**EXERCISE BRIEF**: Rewrite everything from the line containing "The St Johns" down to the line containing "Rank the categories", putting "groups" in place of "categories" and leaving all else unchanged. Omit the pictures from your answer.

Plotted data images
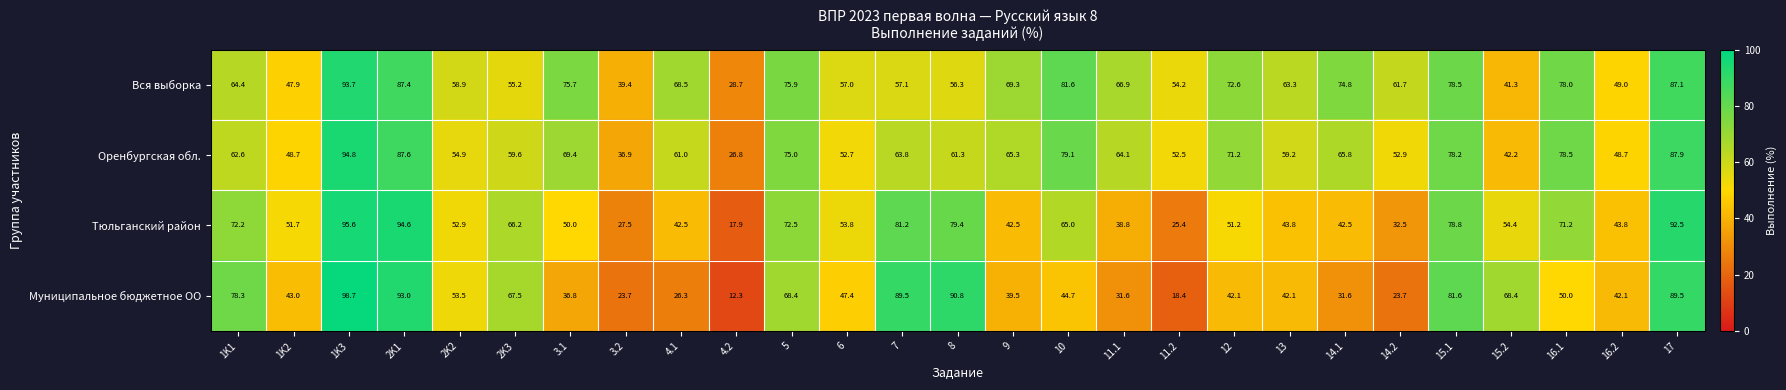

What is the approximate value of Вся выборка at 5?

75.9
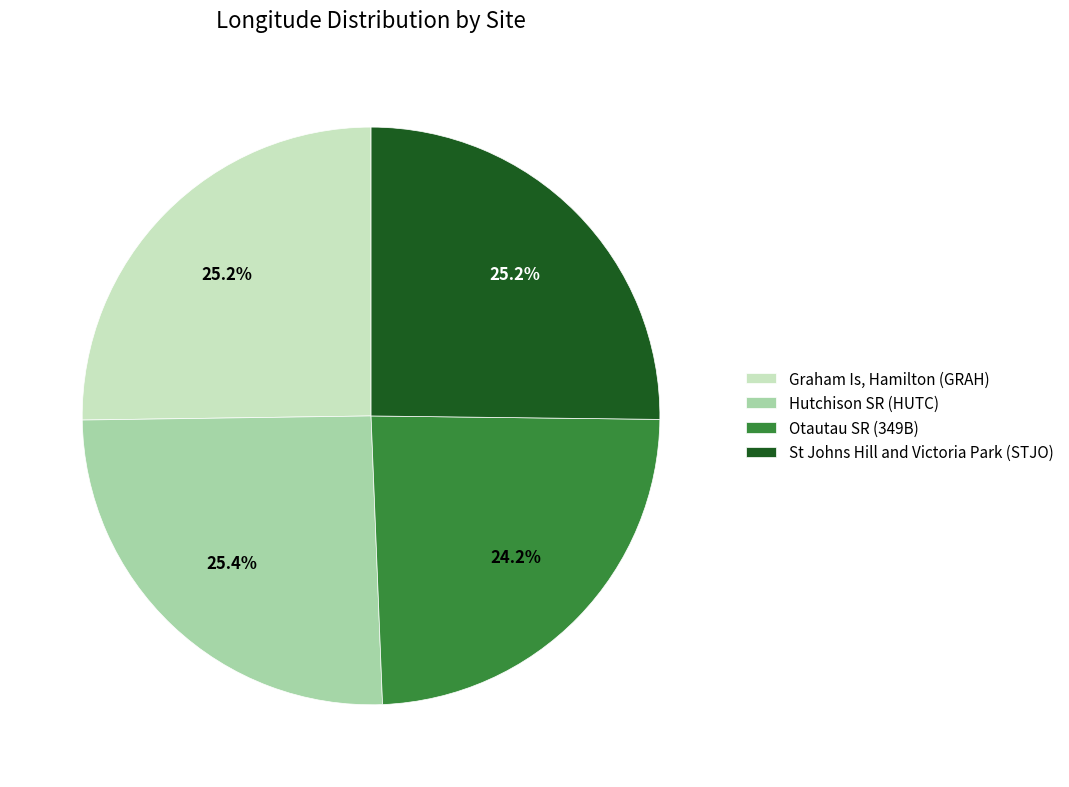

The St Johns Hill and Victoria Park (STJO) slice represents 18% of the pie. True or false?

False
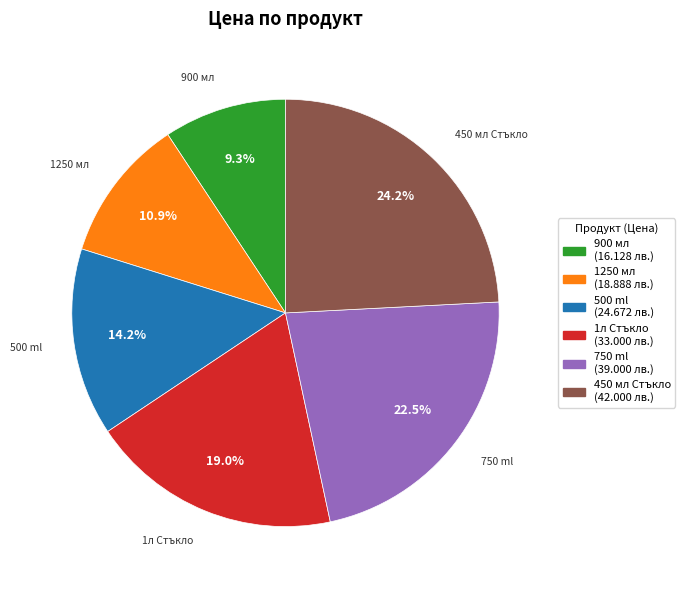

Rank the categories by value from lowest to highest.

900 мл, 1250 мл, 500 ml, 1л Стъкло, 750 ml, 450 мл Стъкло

==

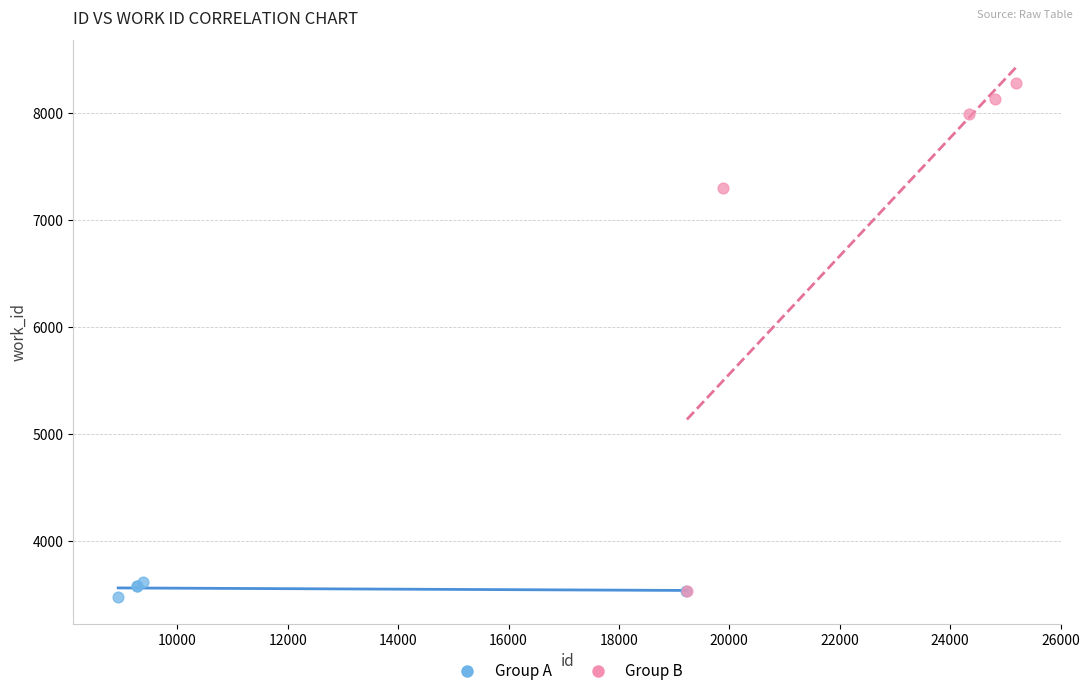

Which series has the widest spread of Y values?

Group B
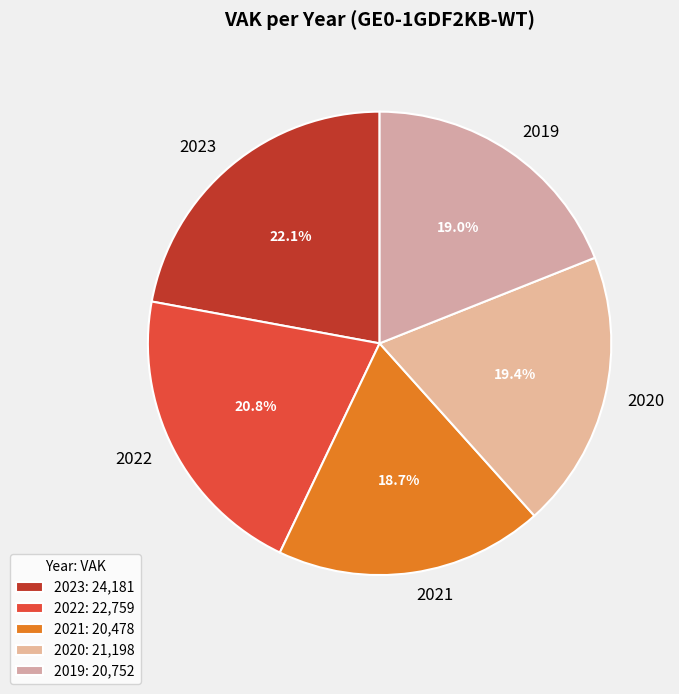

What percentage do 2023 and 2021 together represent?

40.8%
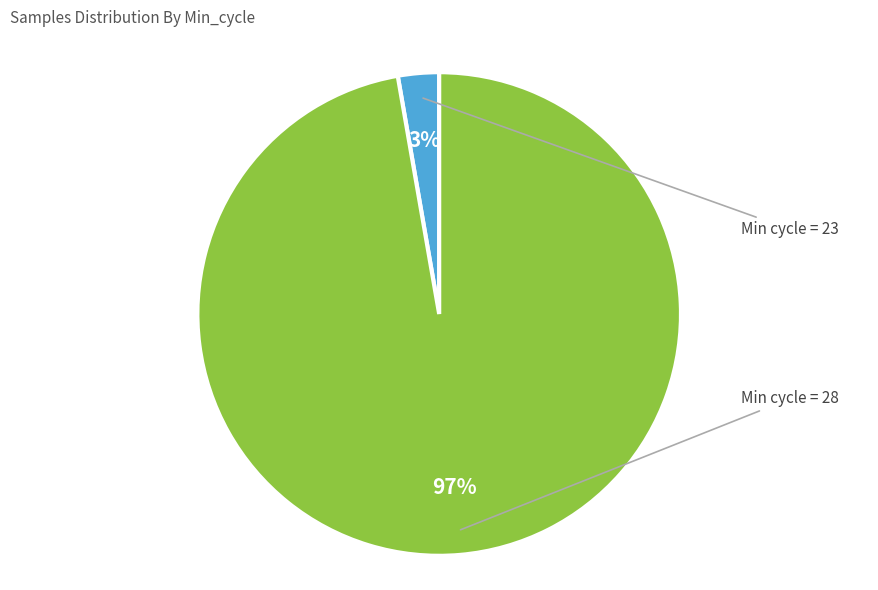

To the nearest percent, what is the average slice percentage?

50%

**ANSWER**:
The St Johns Hill and Victoria Park (STJO) slice represents 18% of the pie. True or false?

False

Rank the groups by value from lowest to highest.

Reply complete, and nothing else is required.